I must have seen a picture of the Perito Moreno glacier long ago, for as far back as I can remember my mental map of Latin America was a jagged inverted triangle filled with García Márquez characters to the northeast, the Amazon forest lush in the centre and the narrowing south an empty expanse called Patagonia. And there, right at the southern tip, a hulking mass of eternal ice uncomfortably close to the Land of Fire.
The photos prepared me for the monumental majesty of its broad stature, the cracks and crevices, the milky ice shining aquamarine where the sun catches it. I imagined battling through snowscapes and howling winds, a climate befitting the goal.
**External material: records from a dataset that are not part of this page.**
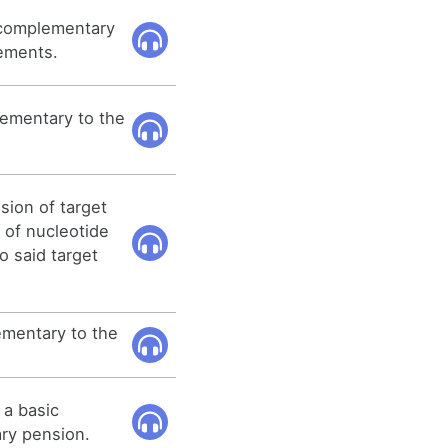
 complementary
lements.
ementary to the
sion of target
 of nucleotide
 said target
lementary to the
 a basic
ry pension.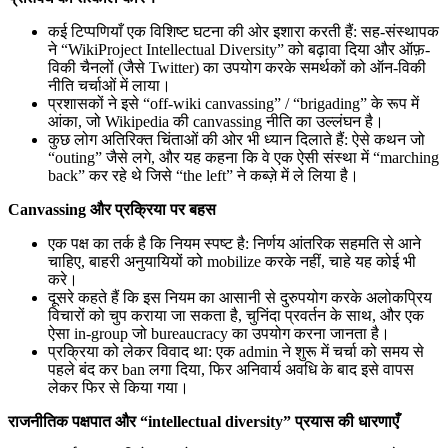
कई टिप्पणियाँ एक विशिष्ट घटना की ओर इशारा करती हैं: सह-संस्थापक
ने “WikiProject Intellectual Diversity” को बढ़ावा दिया और ऑफ़-
विकी चैनलों (जैसे Twitter) का उपयोग करके समर्थकों को ऑन-विकी
नीति चर्चाओं में लाया।
प्रशासकों ने इसे “off‑wiki canvassing” / “brigading” के रूप में
आंका, जो Wikipedia की canvassing नीति का उल्लंघन है।
कुछ लोग अतिरिक्त चिंताओं की ओर भी ध्यान दिलाते हैं: ऐसे कथन जो
“outing” जैसे लगे, और यह कहना कि वे एक ऐसी संस्था में “marching
back” कर रहे थे जिसे “the left” ने कब्ज़े में ले लिया है।
Canvassing और प्रक्रिया पर बहस
एक पक्ष का तर्क है कि नियम स्पष्ट है: निर्णय आंतरिक सहमति से आने
चाहिए, बाहरी अनुयायियों को mobilize करके नहीं, चाहे यह कोई भी
करे।
दूसरे कहते हैं कि इस नियम का आसानी से दुरुपयोग करके अलोकप्रिय
विचारों को चुप कराया जा सकता है, चुनिंदा प्रवर्तन के साथ, और एक
ऐसा in-group जो bureaucracy का उपयोग करना जानता है।
प्रक्रिया को लेकर विवाद था: एक admin ने शुरू में चर्चा को समय से
पहले बंद कर ban लगा दिया, फिर अनिवार्य अवधि के बाद इसे वापस
लेकर फिर से किया गया।
राजनीतिक पक्षपात और “intellectual diversity” प्रयास की धारणाएँ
I imagined something monolithic and timeless, a majestic ice queen impervious to the outside world.
Reality is often both more mundane and more fantastic than anything that can be printed on paper or projected onto a screen.
You’re driving through the semi-desert of southern Patagonia, all brittle rock and brittle thornbush, that exact same expanse of sun-scorched nothingness that has been your indifferent companion for the past 2,000 kilometres, when you turn a corner and there it is – a massive wall of ice standing majestic and more than a little forlorn, like a forgotten prop from a Game of Thrones set.
A sign says that it is 5 kilometres wide, 70 metres tall above the water and runs 160 metres deep below.
It is one of the few glaciers that are growing, rather than retreating, but its timelessness is one of constant upheaval and change. Its growth is slow and subtle, but the simultaneous destruction is a show of brute force that knots my stomach with awe and trepidation. Less the aloof ice queen of my expectations and more a cantankerous old man befitting its name, Perito Moreno groans and shudders, shedding giant boulders as an afterthought. With an almighty thunder, crack and thud they plummet into the water, sending out circular waves and eventually reappearing as one of the many icebergs floating on the murky lake.
A sign says that 32 people have been killed by falling ice between 1968 and 1988.
To observe such volatile forces from the sun-bathed observation decks, a safe distance from the ice projectiles crashing into the water, is a failure of the senses. A glacier is not to be seen, its icy turrets dulled by the dust, dwarfed by the surrounding slopes and diminished by the midday sun. It is to be felt, I imagine – its shudder and movement, the risk of each step. Or, for us lesser mortals, it is to be heard – the groan, crack and shudder, the sinister creaking and a deep rumble that you’ll remember long after you’ve forgotten the view.